A quarter of employees would be more satisfied at work if they were given more opportunities to do what they do best, according to a 2013 study by BlessingWhite, and 5 percent directly said career development opportunities and training would increase their satisfaction.
As a leader, it’s critical to keep up with these changes and start investing time into employee development. Here are some ways I’ve been able to do it:
1. Place more importance on non-monetary motivators. Beyond money, things such as career growth and even professional inter-office relationships are extremely big motivators of satisfaction and engagement. The BlessingWhite study found that 25 percent of employees believed they would be more satisfied with their job if they had a better relationship with their manager.
Employees want to learn and grow with people they respect and who respect them in return. Maintain healthy office relationships by leading by example. If leaders within the organization get along well and openly work together, employees will do the same.
Additionally, it’s important to remember that, while professionalism is important, it is equally important to know your team on a personal level. Make an effort to have fun with your team and initiate conversations about things other than work.
2. Let employees do — and improve upon — what they do best. No matter their role or level, everyone wants to feel like their strengths are appreciated, effectively utilized and built upon. Companies are getting smart about this: A 2014 Bersin by Deloitte study found that, in the last year alone, corporate budgets for training and development have risen by 15 percent.

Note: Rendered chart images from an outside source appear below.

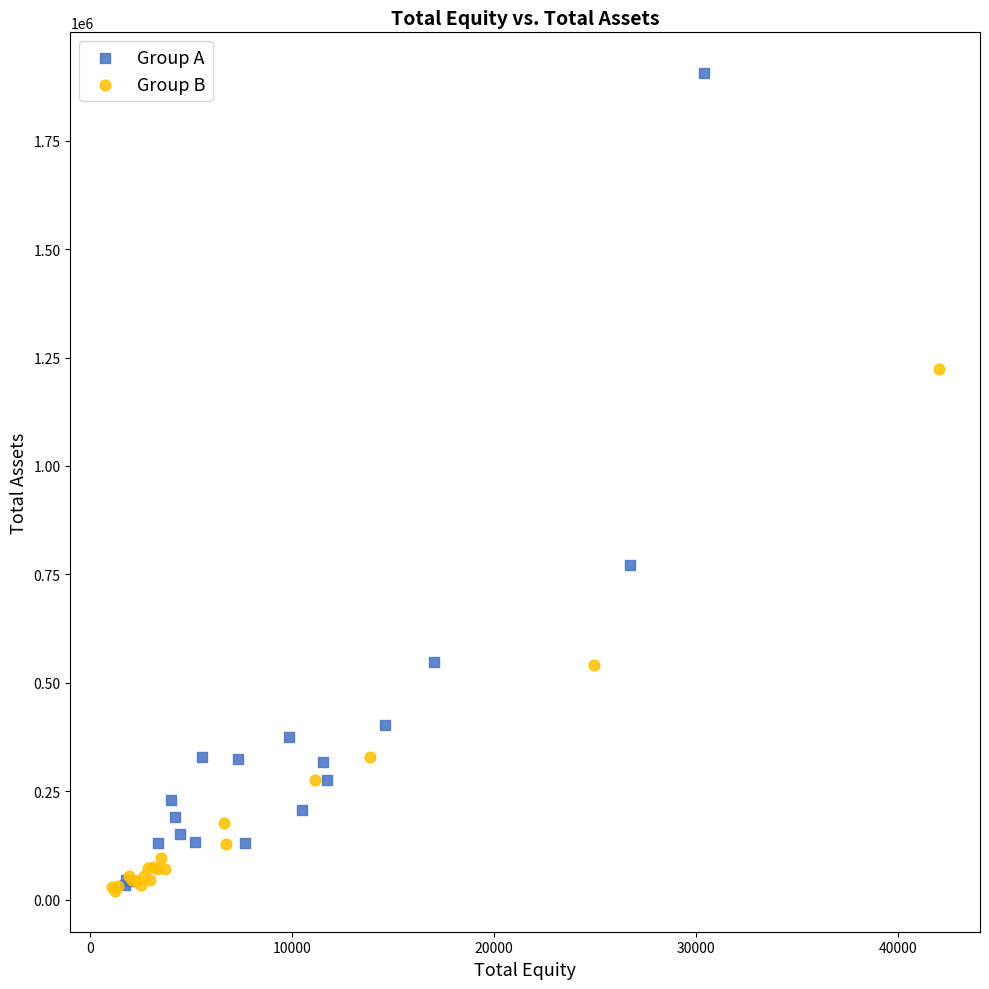

What are all the series names shown in the legend?

Group A, Group B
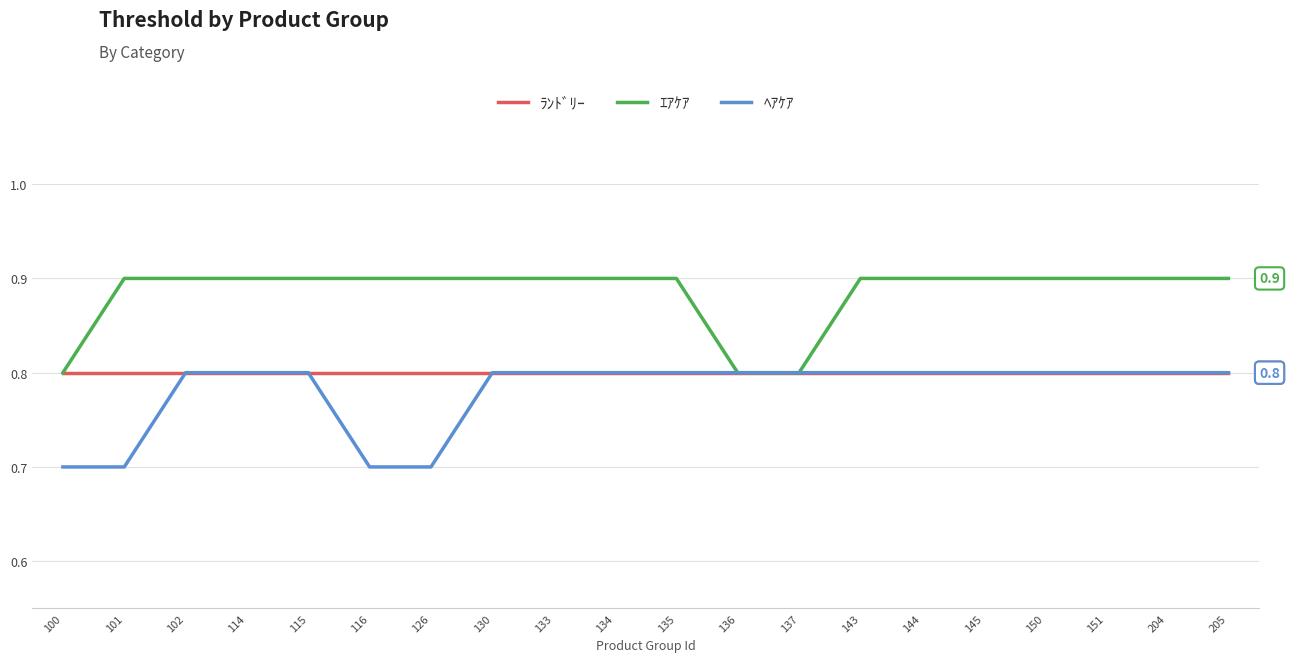

What is the difference between the maximum and minimum values in the ｴｱｹｱ series?

0.1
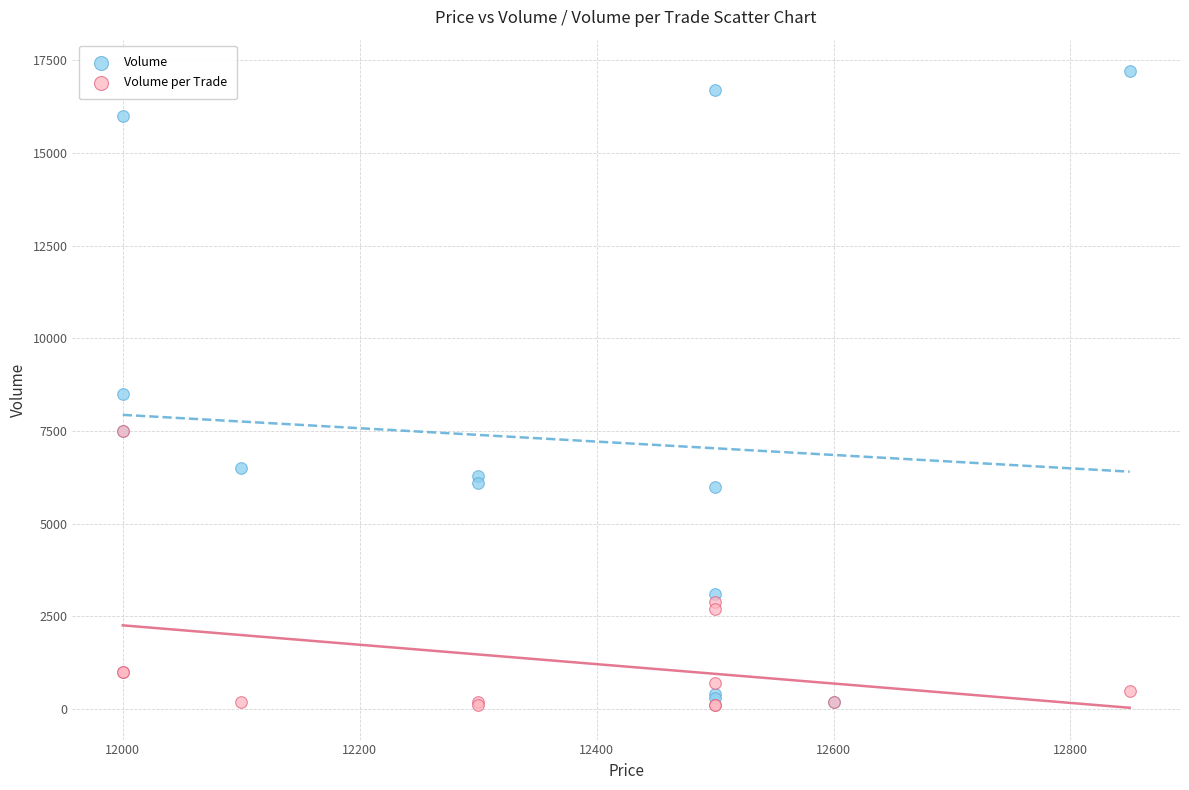

In the Volume per Trade series, what Y value is closest to 3800?

2900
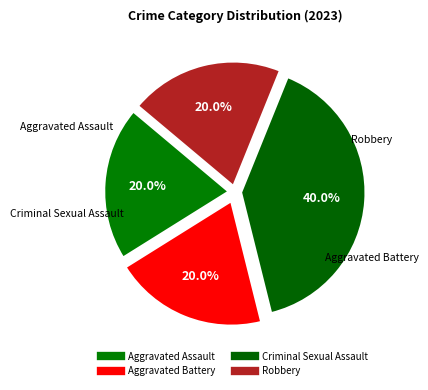

How many segments does this pie chart have?

4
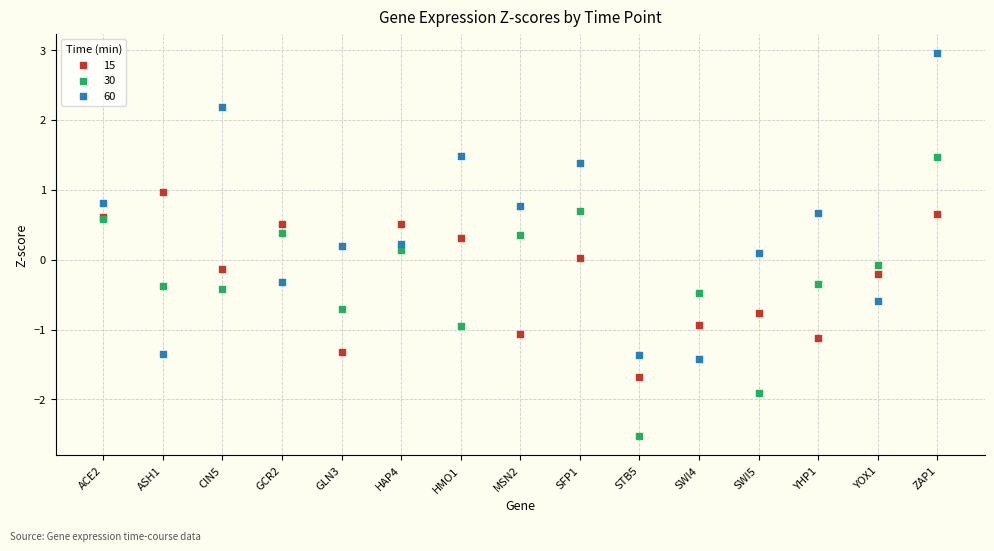

Which series reaches the maximum Y coordinate?

60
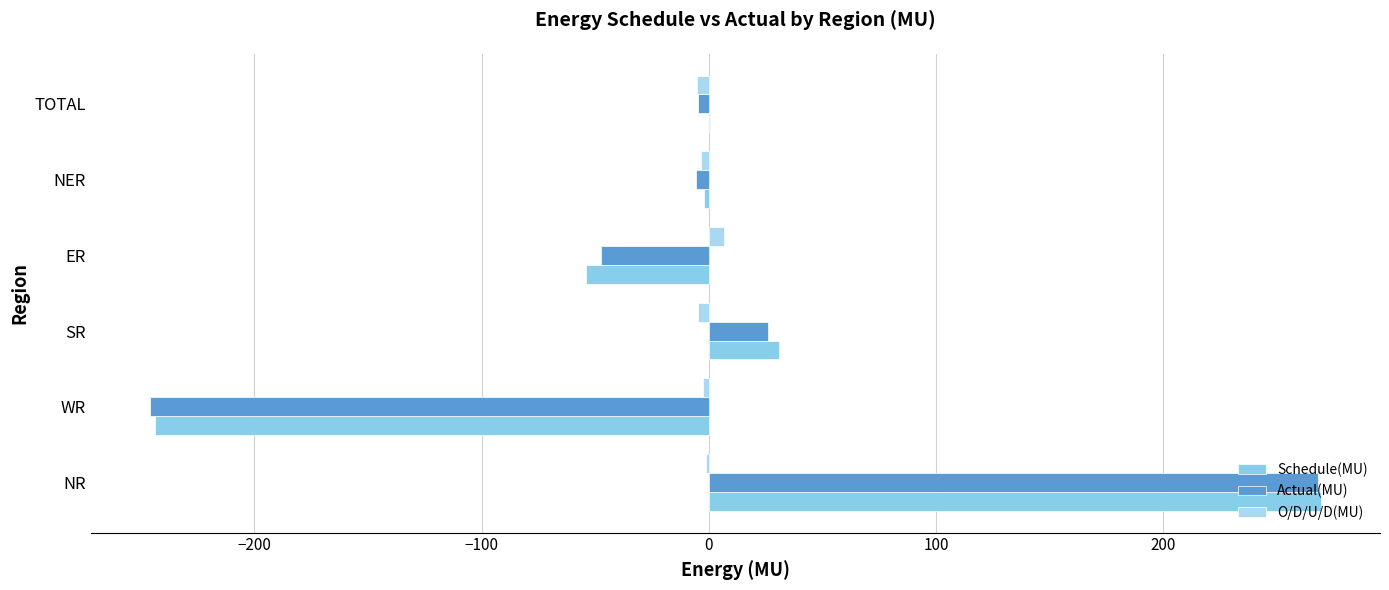

What are all the series names shown in the legend?

Schedule(MU), Actual(MU), O/D/U/D(MU)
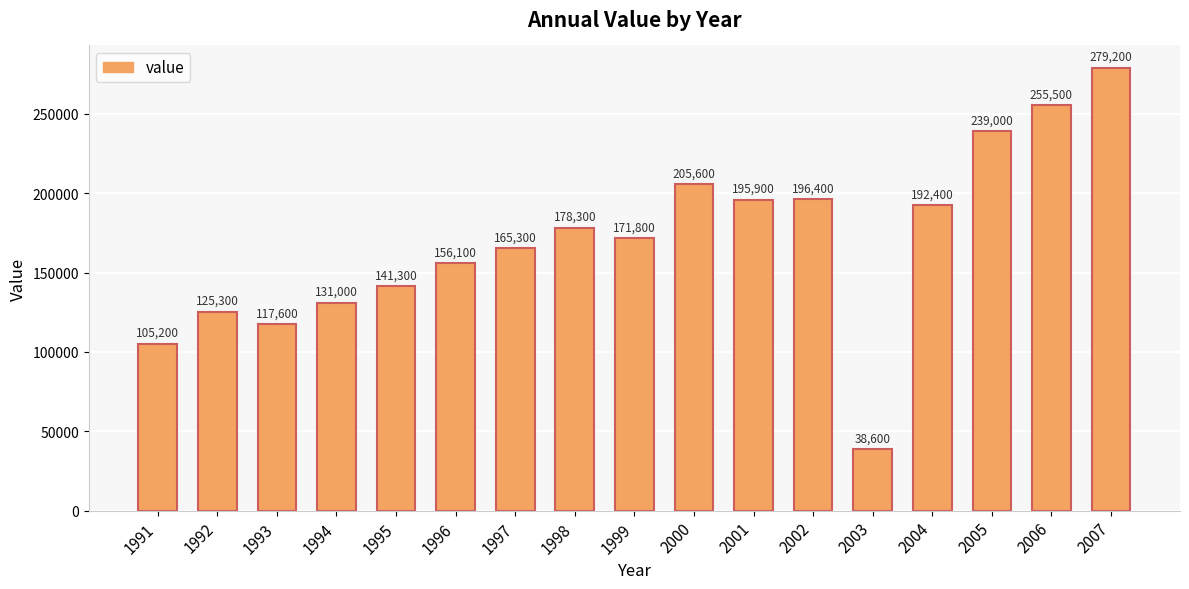

At which label is the value closest to 158900?

1996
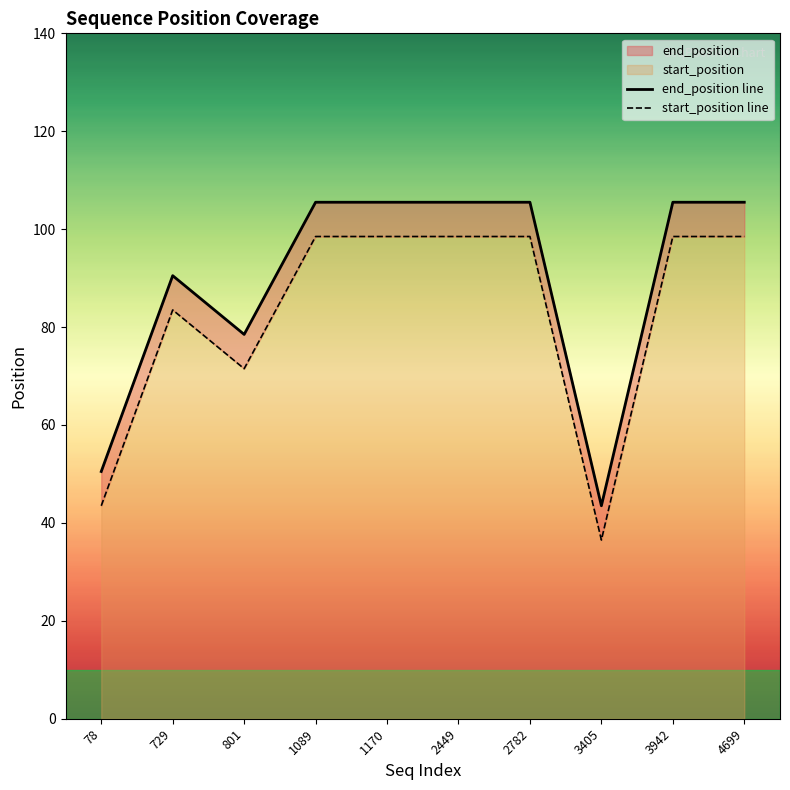

The start_position line series shows 156.1 at 1170. True or false?

False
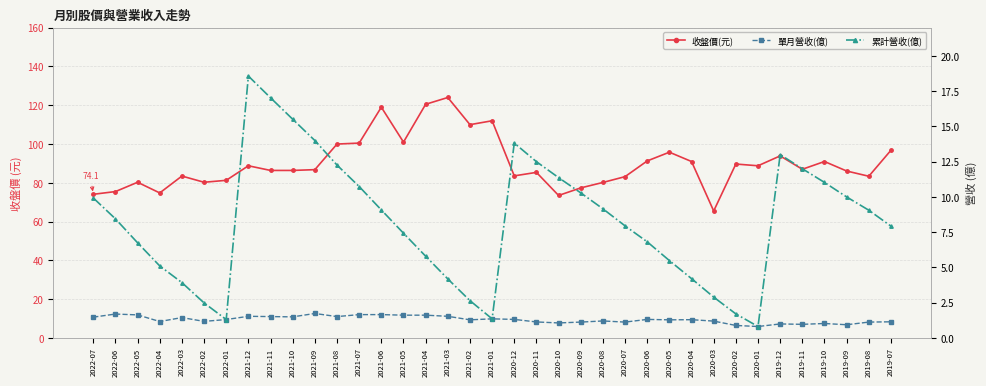

List the labels in order of 單月營收(億) value, smallest first.

2020-01, 2020-02, 2019-09, 2019-11, 2019-12, 2019-10, 2020-10, 2020-09, 2020-07, 2019-08, 2020-11, 2019-07, 2022-04, 2022-02, 2020-03, 2020-08, 2021-02, 2020-05, 2020-04, 2022-01, 2020-12, 2020-06, 2021-01, 2022-03, 2022-07, 2021-10, 2021-11, 2021-08, 2021-12, 2021-03, 2021-05, 2021-04, 2022-05, 2021-07, 2021-06, 2022-06, 2021-09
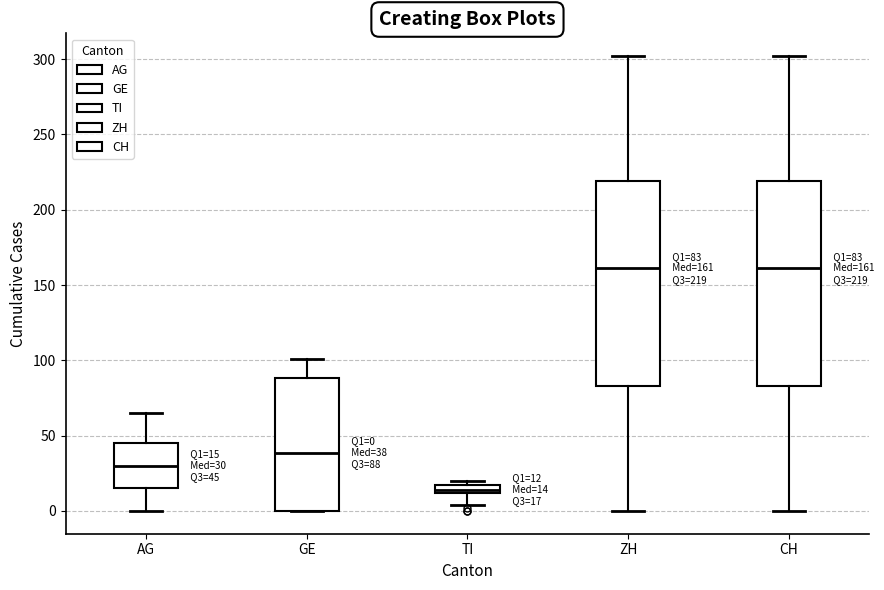

Which box has the lowest median line?

TI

Whether you actually have one or not, don’t get stuck in the “corner office” rut and forget what truly motivates employees to keep contributing. Give them tools and opportunities that will help them exceed at their specialties, as well as build new ones. Get them outside the office to learn from other people and pick up new ways of doing things.
3. Align employee goals and preferences for a clearer vision. Throughout the company, every employee needs to not only have a good understanding of their personal goals and work preferences, but also of their colleagues’ roles and goals.
When working closely together, employees will naturally learn the work preferences of their team. However, it’s important that leadership learns those and respects them, as well.
Additionally, openly communicate how each role plays into the bigger picture of organizational goals to motivate employees to work harder and more efficiently in their position. This will also encourage employees to help co-workers who may be struggling since they understand how it plays into the big picture.
4. Let serendipitous learning happen. Research has shown that nearly 70 percent of learning happens informally while on the job. Whether it’s from watching others, utilizing various resources or trial by error, this type of serendipitous learning is crucial to employee development. Encourage this type of development by making employee schedules less rigid and more flexible. Allow time for them to learn their own way and observe the processes that will benefit them. It may be necessary to provide some amount of structure, but keep in mind that employees are more satisfied when they have flexibility in their job conditions.